● **Text passage**

BEGIN

[DRBD-user] DRBD + RHCS - Failover not working

Wed Dec 9 23:11:54 CET 2009

On Wed, Dec 9, 2009 at 9:03 PM, James Perry <jperry at mezeo.com> wrote:
> Hi Gianluca,
>
> You have described exactly what I'm doing to test this.  I kill the postmaster process.  I've tried both a script resource as well as a postgres-8 resource but neither seem to work.  What's odd is that I can relocate the service to either node without issue.  It's only when I "Break" a node does the recovery fail.
>
> Could this be a CentOS version issue?  I'm using CentOS 5.3.
>
> Let me try to clean up all my resources and try again.  I'll also be installing a CentOS 5.4 to see if that matters.
>
> Would you by chance have an example cluster.conf file that has Postgres and DRBD?
>
> Thanks!
>

probably we are going off topic; sorry to the list...
I have not managed PostgreSQL in a HA environment yet.
But I think I was partially wrong inside my previous post.

Important: Always return "0" if the status is non-fatal.

So in both cases where you get 1 or 3, they are fatal.... and my
answer was not correct

I think you should read
http://sources.redhat.com/cluster/wiki/FAQ/RGManager

and in particular the sections regarding:
The rgmanager keeps stopping and restarting
mysql/named/ypserv/httpd/other script. Why?
and eventually
Can I have rgmanager behave differently based on the return code of my
init script?

One aim of rhel 5 was to have all the init scripts LSB compliant (in
particular this means that a stop action against a not running service
should always return 0)
See https://bugzilla.redhat.com/show_bug.cgi?id=151104

As they provide a custom ocf script for PostgreSQL, probably they
didn't correct the standard init script
Here @home, where I'm sitting now, I don't have CentOS/RHEL; but I
have an F11 system and still I get on it:
[root at tekkaman ~]# service postgresql stop
Stopping postgresql service:                               [  OK  ]
[root at tekkaman ~]# echo $?
0
[root at tekkaman ~]# service postgresql stop
Stopping postgresql service:                               [FAILED]
[root at tekkaman ~]# echo $?
1

When you manually relocate, you start in a situation where you have
the service running, so that the stop action succeeds and the same is
true for the start action on the other node.
When you kill postmaster, at the first check the status action fails,
so that rgmanager is designed to
1) stop the service (I think to eventually clean things in case of
improper termination of service, to release locks, and more
importantly to protect from data corruption)
2) start the service (and its dependencies then if successfully) in
the other node

As the stop fails too, rgmanager gives up (probably you get your
service in a FAILED state, I presume).
It thinks this way: if I'm not able to cleanly stop the service,
probably it is better not to try to start it on the other node.....
DATA protection is first priority...
and I agree wit this!

So probably your choice is between:
1) manually modify postgresql standard init script
2) use the provided ocf resource postgres-8

I warmly suggest 2).... did you try it?
HIH,
Gianluca

END

● **Recorded data**

BEGIN

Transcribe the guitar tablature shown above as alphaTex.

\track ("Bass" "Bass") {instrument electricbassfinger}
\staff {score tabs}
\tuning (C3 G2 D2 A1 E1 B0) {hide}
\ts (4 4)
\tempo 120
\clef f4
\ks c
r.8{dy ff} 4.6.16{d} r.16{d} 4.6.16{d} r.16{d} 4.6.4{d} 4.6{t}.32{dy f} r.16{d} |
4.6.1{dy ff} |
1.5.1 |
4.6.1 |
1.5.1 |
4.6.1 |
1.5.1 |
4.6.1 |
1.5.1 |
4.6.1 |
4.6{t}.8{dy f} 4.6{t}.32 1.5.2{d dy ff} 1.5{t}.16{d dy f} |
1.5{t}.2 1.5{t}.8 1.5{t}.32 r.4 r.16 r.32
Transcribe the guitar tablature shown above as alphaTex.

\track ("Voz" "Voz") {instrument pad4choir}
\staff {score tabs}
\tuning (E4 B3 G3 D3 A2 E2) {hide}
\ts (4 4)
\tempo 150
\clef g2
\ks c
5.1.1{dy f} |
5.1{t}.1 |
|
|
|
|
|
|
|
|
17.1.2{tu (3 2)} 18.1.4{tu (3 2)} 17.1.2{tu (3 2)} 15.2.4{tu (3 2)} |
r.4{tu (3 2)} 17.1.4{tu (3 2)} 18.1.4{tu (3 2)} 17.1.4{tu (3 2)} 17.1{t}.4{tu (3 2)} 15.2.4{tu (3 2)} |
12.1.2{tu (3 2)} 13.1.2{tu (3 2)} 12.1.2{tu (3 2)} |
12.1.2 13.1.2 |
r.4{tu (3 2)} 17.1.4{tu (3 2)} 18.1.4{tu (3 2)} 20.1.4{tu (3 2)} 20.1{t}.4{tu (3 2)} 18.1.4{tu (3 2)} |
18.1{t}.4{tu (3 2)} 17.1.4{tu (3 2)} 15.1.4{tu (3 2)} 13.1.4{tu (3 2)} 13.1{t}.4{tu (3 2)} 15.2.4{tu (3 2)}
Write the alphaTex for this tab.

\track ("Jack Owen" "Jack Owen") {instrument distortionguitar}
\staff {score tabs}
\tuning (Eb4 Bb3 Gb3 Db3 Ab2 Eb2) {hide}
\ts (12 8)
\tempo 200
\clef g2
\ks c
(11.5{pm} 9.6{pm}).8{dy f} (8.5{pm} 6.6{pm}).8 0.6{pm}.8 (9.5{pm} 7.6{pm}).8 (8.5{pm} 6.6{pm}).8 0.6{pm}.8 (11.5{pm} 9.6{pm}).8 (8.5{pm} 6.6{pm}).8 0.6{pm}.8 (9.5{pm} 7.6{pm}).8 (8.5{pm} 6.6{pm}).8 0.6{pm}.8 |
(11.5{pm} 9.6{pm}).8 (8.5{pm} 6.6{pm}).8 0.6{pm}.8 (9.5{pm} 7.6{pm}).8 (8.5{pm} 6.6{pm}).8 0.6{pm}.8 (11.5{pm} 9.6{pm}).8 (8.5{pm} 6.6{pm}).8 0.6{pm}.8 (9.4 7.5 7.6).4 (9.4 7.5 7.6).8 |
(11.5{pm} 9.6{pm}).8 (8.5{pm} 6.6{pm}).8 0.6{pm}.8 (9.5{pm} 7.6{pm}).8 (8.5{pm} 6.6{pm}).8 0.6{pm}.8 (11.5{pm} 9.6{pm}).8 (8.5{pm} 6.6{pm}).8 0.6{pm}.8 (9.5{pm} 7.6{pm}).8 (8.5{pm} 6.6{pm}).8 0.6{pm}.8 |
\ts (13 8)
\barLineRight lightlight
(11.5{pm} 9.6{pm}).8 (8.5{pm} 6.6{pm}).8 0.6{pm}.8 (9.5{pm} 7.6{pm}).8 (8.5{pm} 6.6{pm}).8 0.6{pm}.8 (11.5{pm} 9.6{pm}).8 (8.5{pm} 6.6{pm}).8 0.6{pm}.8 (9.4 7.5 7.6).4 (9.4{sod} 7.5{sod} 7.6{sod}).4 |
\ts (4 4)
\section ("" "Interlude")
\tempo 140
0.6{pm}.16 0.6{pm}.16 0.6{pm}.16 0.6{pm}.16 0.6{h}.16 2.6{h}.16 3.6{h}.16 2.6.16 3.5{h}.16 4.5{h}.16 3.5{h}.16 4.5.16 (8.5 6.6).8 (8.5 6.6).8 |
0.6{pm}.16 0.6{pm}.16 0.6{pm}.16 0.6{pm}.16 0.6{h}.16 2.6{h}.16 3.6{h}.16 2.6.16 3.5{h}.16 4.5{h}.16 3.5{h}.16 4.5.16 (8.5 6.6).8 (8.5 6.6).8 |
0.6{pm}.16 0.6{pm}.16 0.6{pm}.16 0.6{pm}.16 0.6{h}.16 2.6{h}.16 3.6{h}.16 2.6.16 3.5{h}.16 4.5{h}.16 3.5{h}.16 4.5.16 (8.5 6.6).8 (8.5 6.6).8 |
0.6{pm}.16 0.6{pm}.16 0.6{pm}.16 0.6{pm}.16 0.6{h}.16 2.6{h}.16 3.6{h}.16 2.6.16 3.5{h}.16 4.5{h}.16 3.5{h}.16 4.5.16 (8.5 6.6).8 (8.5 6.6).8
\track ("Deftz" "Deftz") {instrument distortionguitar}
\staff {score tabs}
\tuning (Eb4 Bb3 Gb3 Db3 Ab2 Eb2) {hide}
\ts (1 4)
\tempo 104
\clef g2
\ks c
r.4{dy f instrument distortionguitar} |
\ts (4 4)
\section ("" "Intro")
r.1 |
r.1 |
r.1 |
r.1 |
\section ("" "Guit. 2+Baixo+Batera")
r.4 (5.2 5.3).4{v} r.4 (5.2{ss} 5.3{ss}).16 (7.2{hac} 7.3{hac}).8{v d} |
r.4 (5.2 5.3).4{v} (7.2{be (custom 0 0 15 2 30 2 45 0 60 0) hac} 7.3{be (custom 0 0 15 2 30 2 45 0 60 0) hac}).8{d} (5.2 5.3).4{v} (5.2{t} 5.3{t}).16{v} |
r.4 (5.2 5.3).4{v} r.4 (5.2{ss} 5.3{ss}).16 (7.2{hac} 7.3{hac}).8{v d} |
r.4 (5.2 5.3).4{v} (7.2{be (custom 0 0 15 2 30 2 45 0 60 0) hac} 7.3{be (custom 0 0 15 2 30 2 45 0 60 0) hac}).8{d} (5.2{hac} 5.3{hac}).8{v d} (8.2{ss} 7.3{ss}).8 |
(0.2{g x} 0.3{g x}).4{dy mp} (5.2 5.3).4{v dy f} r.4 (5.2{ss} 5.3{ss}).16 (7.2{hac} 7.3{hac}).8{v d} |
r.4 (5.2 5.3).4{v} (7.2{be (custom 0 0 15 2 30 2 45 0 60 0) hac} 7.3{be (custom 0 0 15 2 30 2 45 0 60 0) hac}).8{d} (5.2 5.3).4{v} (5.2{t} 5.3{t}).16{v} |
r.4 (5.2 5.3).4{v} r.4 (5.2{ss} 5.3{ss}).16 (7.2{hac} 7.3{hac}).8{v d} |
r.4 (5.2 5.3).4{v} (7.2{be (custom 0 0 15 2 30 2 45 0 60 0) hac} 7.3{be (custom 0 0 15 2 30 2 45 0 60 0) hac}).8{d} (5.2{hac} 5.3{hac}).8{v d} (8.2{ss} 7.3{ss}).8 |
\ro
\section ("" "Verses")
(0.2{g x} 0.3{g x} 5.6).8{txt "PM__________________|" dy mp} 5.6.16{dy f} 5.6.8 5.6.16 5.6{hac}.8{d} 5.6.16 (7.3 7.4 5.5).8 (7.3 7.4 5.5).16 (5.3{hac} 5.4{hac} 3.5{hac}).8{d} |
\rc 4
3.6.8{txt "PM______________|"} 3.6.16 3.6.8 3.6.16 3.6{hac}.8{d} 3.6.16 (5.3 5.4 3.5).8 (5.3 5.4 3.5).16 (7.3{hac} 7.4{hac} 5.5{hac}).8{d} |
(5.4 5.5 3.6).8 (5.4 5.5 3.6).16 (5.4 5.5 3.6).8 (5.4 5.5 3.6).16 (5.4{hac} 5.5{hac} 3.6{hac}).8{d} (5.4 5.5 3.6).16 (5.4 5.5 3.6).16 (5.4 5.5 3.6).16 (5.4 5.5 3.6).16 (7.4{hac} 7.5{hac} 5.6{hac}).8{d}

END

● **Your task**
Translate this sentence from the DRBD failover thread into Spanish: "When you manually relocate, you start in a situation where you have the service running, so that the stop action succeeds and the same is true for the start action on the other node."

● **Complete output**
Cuando reubicas manualmente, partes de una situación en la que tienes el servicio en ejecución, de modo que la acción de parada tiene éxito y lo mismo ocurre con la acción de arranque en el otro nodo.